MG ZST Trophy – a glow-up we deserve

It can’t be denied that the MG ZS is a success. It’s one of the reasons why MG Philippines is in the 10 best-selling brands in the Philippines and in the process, helped change the perception of Filipinos about Chinese cars. I can see its appeal but I just can’t look past what it lacks – a more contemporary powertrain, better materials, and snappier interface.

They’re making up for it with the MG ZST. It’s an upgraded version of their best-selling crossover and on paper, has bits and pieces that make it better than its sibling. Can it really surpass the game changer or is it just hype? The answer is yes, it is indeed better. Let me tell you why.

First off is the exterior.
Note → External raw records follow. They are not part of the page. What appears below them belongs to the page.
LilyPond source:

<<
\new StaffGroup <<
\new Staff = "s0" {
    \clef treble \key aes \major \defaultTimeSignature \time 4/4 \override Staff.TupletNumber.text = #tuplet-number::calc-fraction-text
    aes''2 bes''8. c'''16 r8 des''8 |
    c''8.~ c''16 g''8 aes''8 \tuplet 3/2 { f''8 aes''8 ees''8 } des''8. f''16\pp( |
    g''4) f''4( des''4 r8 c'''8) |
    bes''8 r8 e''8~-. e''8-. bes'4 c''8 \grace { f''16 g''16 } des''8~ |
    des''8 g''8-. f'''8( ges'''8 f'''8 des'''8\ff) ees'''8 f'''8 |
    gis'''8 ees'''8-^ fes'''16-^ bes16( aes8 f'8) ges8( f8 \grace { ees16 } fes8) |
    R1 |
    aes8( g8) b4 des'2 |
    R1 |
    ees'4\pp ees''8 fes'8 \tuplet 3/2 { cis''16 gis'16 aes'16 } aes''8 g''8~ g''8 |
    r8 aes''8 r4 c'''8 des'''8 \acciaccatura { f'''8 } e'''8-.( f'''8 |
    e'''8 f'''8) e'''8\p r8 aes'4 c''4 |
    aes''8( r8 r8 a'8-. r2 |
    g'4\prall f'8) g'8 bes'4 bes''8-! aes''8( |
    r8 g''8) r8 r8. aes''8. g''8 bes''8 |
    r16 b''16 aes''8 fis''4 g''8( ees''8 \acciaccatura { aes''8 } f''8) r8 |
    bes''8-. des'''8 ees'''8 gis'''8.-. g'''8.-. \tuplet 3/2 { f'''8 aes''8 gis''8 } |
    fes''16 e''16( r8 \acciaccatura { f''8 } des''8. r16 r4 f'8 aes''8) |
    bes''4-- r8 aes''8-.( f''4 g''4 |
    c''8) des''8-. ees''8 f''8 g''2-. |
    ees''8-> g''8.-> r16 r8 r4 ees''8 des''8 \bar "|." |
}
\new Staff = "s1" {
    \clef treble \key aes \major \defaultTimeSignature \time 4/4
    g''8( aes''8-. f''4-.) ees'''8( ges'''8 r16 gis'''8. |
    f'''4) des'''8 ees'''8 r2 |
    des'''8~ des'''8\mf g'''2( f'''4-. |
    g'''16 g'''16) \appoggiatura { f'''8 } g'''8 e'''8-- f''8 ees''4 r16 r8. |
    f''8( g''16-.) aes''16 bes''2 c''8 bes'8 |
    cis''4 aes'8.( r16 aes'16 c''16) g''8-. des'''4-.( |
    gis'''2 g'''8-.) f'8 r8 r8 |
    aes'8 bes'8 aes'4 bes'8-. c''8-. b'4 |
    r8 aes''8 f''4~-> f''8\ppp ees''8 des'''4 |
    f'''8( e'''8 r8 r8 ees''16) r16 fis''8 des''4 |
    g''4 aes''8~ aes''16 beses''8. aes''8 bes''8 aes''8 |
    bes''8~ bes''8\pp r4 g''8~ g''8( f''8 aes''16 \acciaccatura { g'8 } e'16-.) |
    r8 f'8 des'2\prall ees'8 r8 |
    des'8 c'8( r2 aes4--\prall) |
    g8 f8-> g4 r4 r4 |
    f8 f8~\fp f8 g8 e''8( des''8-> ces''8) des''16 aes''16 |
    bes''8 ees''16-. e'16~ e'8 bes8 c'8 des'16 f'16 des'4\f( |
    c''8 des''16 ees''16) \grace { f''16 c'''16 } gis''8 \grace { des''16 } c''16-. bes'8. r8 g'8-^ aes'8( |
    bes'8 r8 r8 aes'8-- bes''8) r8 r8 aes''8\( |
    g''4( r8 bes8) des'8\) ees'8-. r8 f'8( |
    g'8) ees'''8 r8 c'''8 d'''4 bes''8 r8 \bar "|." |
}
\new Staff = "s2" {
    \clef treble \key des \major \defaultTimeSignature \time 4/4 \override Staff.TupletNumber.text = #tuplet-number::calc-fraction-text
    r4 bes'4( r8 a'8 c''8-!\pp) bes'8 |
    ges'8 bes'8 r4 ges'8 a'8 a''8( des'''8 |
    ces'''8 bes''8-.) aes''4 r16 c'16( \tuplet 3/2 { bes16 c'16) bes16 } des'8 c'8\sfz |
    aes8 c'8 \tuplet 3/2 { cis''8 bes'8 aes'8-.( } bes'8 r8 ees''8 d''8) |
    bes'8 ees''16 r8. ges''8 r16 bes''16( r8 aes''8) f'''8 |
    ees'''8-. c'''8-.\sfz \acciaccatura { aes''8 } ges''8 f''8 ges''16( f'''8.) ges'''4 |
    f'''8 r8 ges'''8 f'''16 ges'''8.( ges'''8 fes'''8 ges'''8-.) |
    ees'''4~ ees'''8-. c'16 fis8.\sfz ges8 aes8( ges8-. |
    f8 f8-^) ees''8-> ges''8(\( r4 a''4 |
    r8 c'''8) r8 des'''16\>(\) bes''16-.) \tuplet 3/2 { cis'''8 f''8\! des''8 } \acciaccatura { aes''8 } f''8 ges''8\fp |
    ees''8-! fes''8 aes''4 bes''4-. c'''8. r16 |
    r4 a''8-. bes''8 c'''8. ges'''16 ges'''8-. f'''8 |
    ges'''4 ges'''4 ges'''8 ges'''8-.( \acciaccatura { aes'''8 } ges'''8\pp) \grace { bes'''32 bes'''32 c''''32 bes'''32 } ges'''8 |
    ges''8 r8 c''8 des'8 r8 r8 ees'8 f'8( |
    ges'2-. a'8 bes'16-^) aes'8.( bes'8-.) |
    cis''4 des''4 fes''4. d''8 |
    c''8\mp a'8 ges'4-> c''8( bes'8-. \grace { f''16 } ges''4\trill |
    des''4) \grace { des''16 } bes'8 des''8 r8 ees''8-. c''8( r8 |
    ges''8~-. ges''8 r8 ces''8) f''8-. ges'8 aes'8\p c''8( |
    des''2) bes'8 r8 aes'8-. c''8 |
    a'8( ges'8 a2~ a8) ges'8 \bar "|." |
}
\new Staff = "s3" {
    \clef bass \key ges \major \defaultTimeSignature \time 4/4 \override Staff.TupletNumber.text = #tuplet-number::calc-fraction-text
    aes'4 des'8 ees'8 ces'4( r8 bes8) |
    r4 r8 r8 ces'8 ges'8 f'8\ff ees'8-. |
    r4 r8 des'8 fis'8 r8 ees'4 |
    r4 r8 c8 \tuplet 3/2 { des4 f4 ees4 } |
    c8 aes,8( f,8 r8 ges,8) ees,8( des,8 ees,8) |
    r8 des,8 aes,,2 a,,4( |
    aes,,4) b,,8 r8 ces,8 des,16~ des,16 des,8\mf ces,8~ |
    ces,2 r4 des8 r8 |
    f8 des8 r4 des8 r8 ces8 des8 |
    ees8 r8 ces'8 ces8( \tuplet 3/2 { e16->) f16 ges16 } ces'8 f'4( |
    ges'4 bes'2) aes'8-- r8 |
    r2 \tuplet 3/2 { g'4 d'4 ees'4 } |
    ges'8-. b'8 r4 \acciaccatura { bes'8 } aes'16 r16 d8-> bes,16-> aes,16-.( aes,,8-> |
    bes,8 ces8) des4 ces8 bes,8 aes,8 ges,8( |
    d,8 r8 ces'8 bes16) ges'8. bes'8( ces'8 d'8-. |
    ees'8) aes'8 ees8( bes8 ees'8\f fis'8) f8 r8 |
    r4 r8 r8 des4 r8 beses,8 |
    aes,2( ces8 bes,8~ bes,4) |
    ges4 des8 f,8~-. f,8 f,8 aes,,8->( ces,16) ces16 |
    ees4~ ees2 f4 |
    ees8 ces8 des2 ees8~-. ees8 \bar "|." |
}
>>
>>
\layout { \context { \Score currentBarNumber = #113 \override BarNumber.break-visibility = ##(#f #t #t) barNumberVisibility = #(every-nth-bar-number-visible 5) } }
It’s simpler with its lack of chrome and accents, only complimented by the black cladding against the body color. Even at the rear, the faux tailpipe finish was tastefully done. The less is more approach worked as it gave more emphasis on the revisions done on the ZST’s aesthetic which is prominent on the front face. This was further elevated by the bright DRL that adorns the LED headlights giving it a sleeker demeanor.

The cabin has a similar shape to the ZS but that’s where the familiarity ends. The ZST stepped up its game in terms of materials, finish, and amenities. First thing you’ll notice is the red accents all over the cabin. It’s not just stitching but whole portions in this sporty red hue. It’s a bit outlandish to some that have seen it, but to me, it’s just tolerable and goes well with the overall appeal of the cabin.

The dashboard now has a carbon fiber accent on the surface that doesn’t feel tacky unlike the sticker like accent they used on the ZS before. The leather upholstery now has red stitching all over with the MG logo stitched on the front seat headrests. There are now rear air vents with USB ports under it, a fully-digital gauge cluster, electronic parking brake with auto brake hold, and 6-way powered driver’s seat that’s also heated.

MG also revised one of the less desirable amenities of the ZS’s cabin which is the infotainment system. It’s now bigger at 10-inches but has a snappier interface and now features Android Auto, aside from Apple CarPlay. It also serves as the monitor for the new 360-camera system that’s also high in resolution, giving you a better look around your car. Unfortunately though, the cover for the panoramic sunroof is still curtain-like so you’ll need to boost that aircon when driving at noon.

Speaking of driving, let’s talk about the engine. The weakest point of the ZS for me is its powertrain because it runs on a 1.5L engine with a 4-speed automatic. It’s already the 2020s and we’re still putting 4-speed AT? On a crossover? It’s not the good kind of 4-speed AT too. MG probably heard that from others as well because apart from boosting the ZST’s engine with a 1.3L turbo, they’ve paired it with a 6-speed automatic that has a sport mode. It’s a good upgrade but on the road, it’s less than thrilling.

It doesn’t really have the zing you’d expect from a crossover with a turbo engine. The weight of the car is just a tad too much for the 1.3L to be really lively. Still, it’s  better than the ZS. It has just enough power to do a decent overtake even at highway speeds, while being more composed in city traffic. Gone are the hunting and confused tendencies that were in the former ZS. It was also economical as the ZST logged 8.6 km/l in the city and 18.6 km/l on the highway.

This is complemented by good dynamics by the ZST. It doesn’t have much body roll but this is further lessened by the bolstering of the front seats keeping you in place. There’s also two modes for the steering wheel – urban and dynamic. Urban makes the steering feather light but still firms up on higher speeds, though not as firm as the other mode. Dynamic puts more weight on the steering and even more at highway speeds. Perfect for those who prefer a more precise handle on their daily drive.

Add to this the numerous safety features of the ZST like Lane Change Assist, 360-camera, Rear Cross-Traffic Alert, and you have a well rounded crossover that looks great, feels nice, and very obedient on the road.

If you don’t mind the thin sunroof cover of the ZST, it’s still a great value despite the P1,198,888 price tag thanks to the inflation. Will I take it against its rivals like the Coolray? Possibly. Having Apple and Android in the unit is a huge plus for me who’s Waze dependent, especially since this interface will show up in a 10-inch screen. But more than the tech talk, the ZST didn’t leave me wanting for more, unlike what the ZS did. No wonder my neighbor bought one after selling his Japanese sedan.